Lisa Ekdahl (born 29 July 1971 in Hägersten, Stockholm, Sweden) is a Swedish popular music singer and songwriter. She has so far released 10 albums, most of them in Swedish but some entirely in English. Her voice has been described as "child-like" and "soft, supple and smooth".

Career
In 1994, at the age of 22, Ekdahl became famous overnight in Sweden with her self-titled debut album and the No. 1 hit single "Vem vet" ("Who Knows?"). The record sold almost 800,000 copies and she was awarded three Swedish music prizes, one of them as the nation's best artist of the year. She also enjoyed success in Denmark and Norway.

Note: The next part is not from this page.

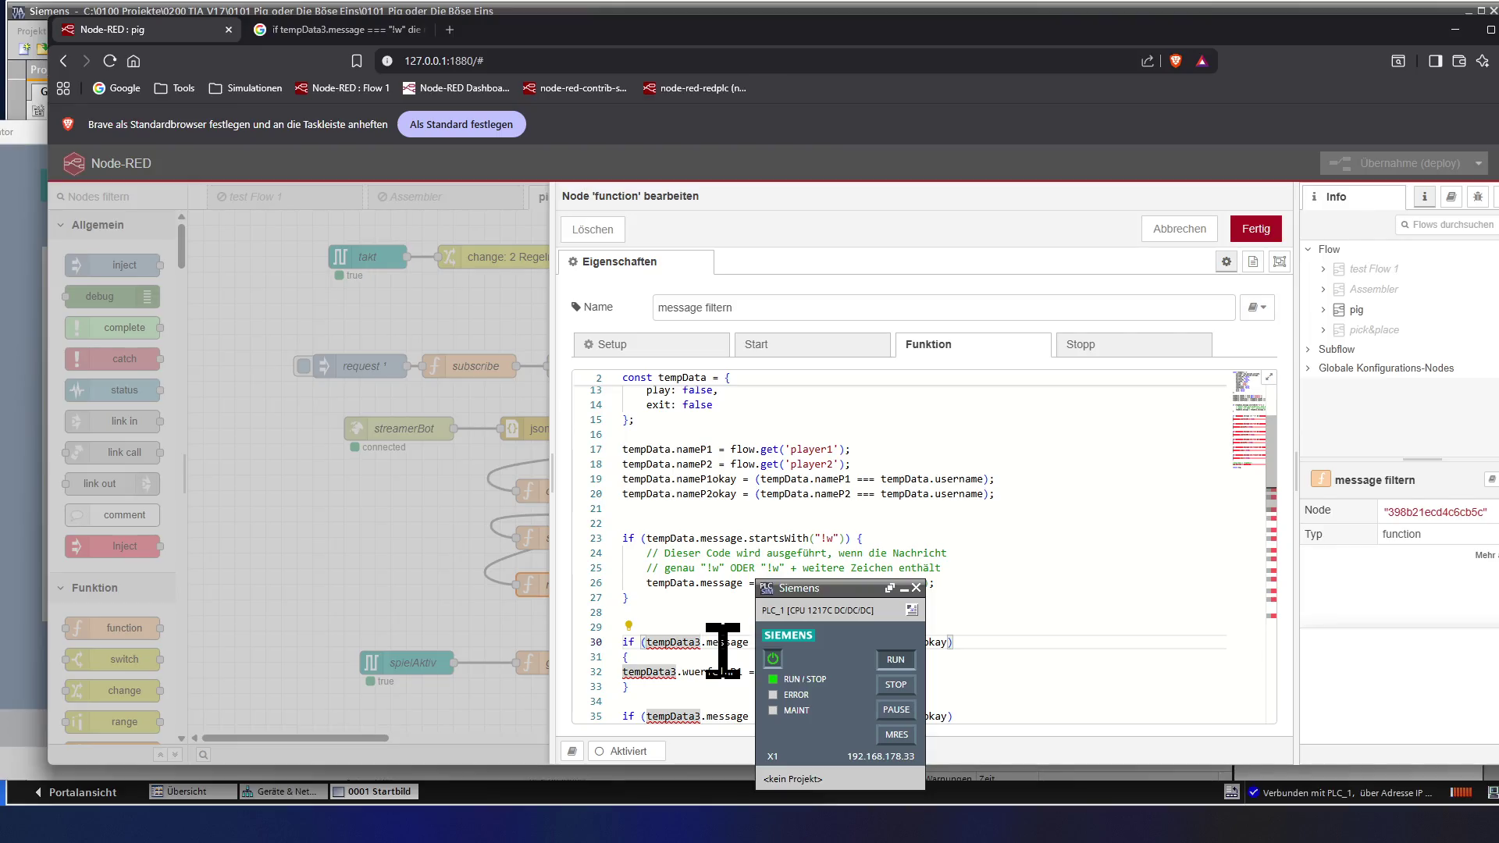
scroll(722, 649, down, 1)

She signed with EMI Records, but later recorded two pop albums with RCA/BMG: "Med Kroppen Mot Jorden" and "Bortom Det Blå" in 1996 and 1997. In 1998, she recorded the English language album "When Did You Leave Heaven", which contained jazz standards. Ekdahl has been focusing on, with great success, Scandinavia and Europe (most noticeably France), leaving little mark in other countries such as the United States. Her following album, "Back To Earth" (1999), was again full of jazz standards and, like her jazz debut, recorded with the Peter Nordahl Trio. In France alone, it sold over 40,000 copies. She received positive reviews for her live appearances in Great Britain from The Daily Telegraph and The Guardian.

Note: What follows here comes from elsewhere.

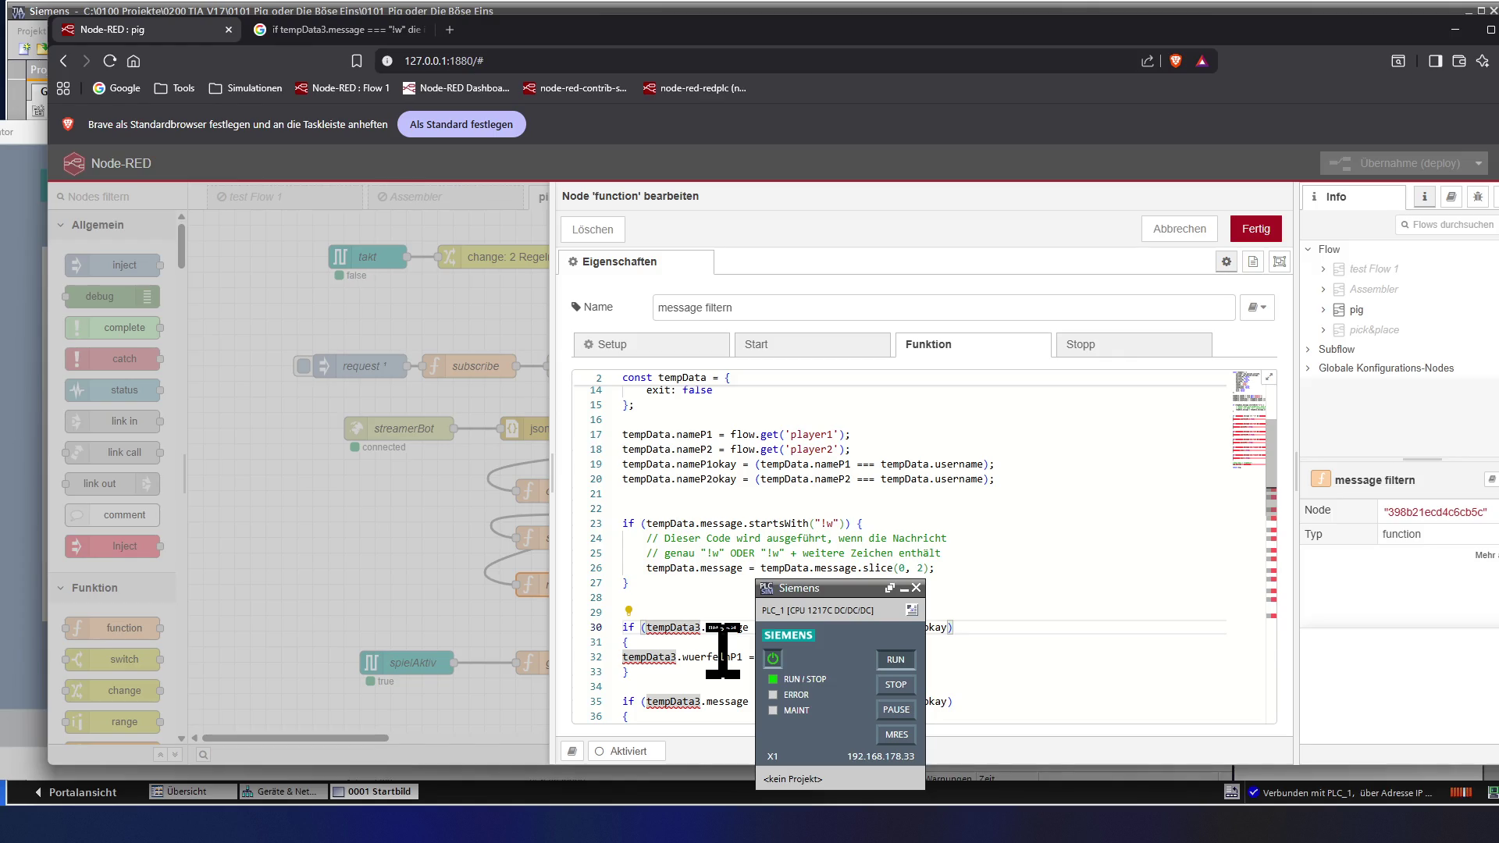
key(BackSpace)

Ekdahl's sixth album, "Lisa Ekdahl sings Salvadore Poe" (2000), signaled a new direction and critical esteem. As the new album's title indicates, Ekdahl exclusively sings songs written by her husband, also known as Paul DiBartolo, guitarist in New York glam metal band Spread Eagle (band), primarily in the bossa nova style. Her fragile and childish voice seems to be made for this type of music. Their album was a great success in France and Scandinavia, where it sold over 120,000 copies by early 2001.

Her voice is variously compared to Blossom Dearie, Diana Krall, and perhaps most accurately, Astrud Gilberto. Her hit song "Vem Vet" is also in the soundtrack of the Korean drama Love Rain.

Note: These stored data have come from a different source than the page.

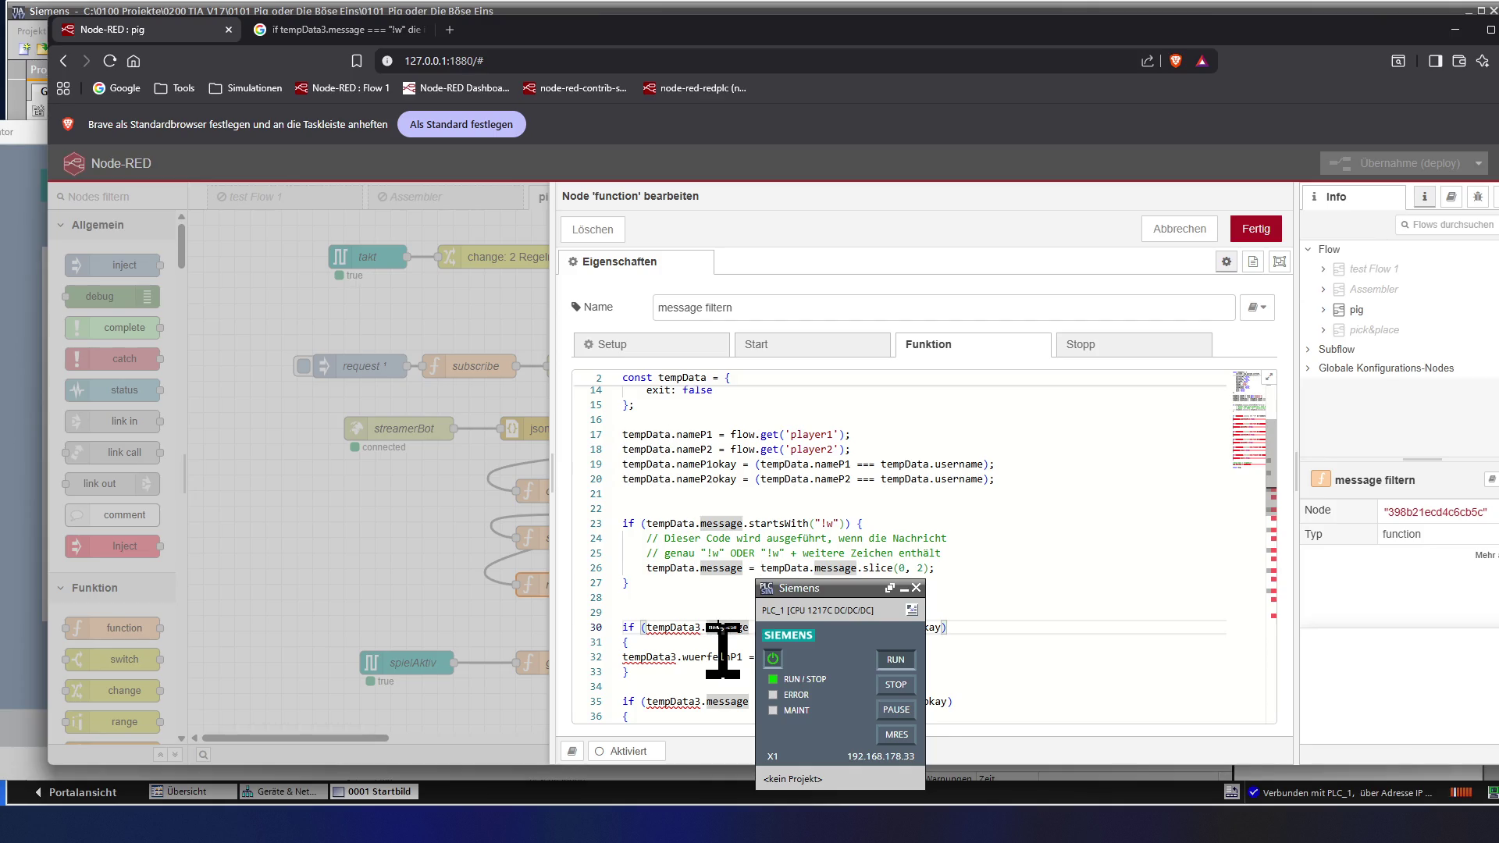
key(Left)
key(Left)
key(BackSpace)
key(Down)
key(Down)
key(Left)
key(Left)
key(Left)
key(BackSpace)
- Rename tempData3 to tempData on the wuerfeln and passen lines 35–45
click(716, 642)
text(n)
key(Down)
key(Down)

In 2016 she participated in the music show Så mycket bättre broadcast on TV4.

Personal life
She was born in Hägersten, Sweden to her parents who were a nuclear physicist and kindergarten teacher.  She was raised just outside Mariefred, Sweden.  She has two sisters and attended school at the Tälje Musikgymnasium. Her music is published by her company Lisa Ekdahl AB.

Ekdahl has lived in New York City. In 1999, she met American composer and guitarist Salvadore Poe, former guitarist of 1990s New York sleaze rockers Spread Eagle on a flight to India. They married in 2000, and they later collaborated on an album together. They are now divorced. She was previously married to Swedish singer Bill Öhrström, with whom she has a son Milton (born 23 December 1994). She also has a daughter born in 2012.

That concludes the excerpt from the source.